### ASSIGNED TASK
Show each line of the records that includes the word "Казахстане".

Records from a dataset
-*-*-

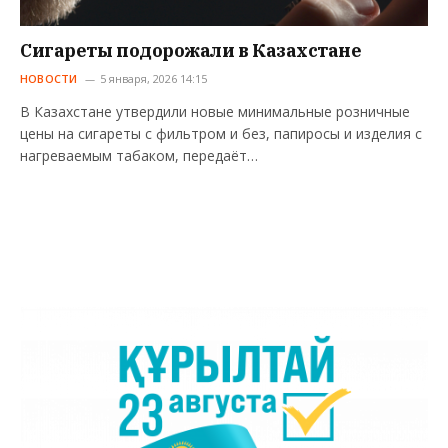
Сигареты подорожали в Казахстане
НОВОСТИ
5 января, 2026 14:15
В Казахстане утвердили новые минимальные розничные
цены на сигареты с фильтром и без, папиросы и изделия с
нагреваемым табаком, передаёт…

-*-*-

### RESULT OF THIS EXERCISE
Сигареты подорожали в Казахстане
В Казахстане утвердили новые минимальные розничные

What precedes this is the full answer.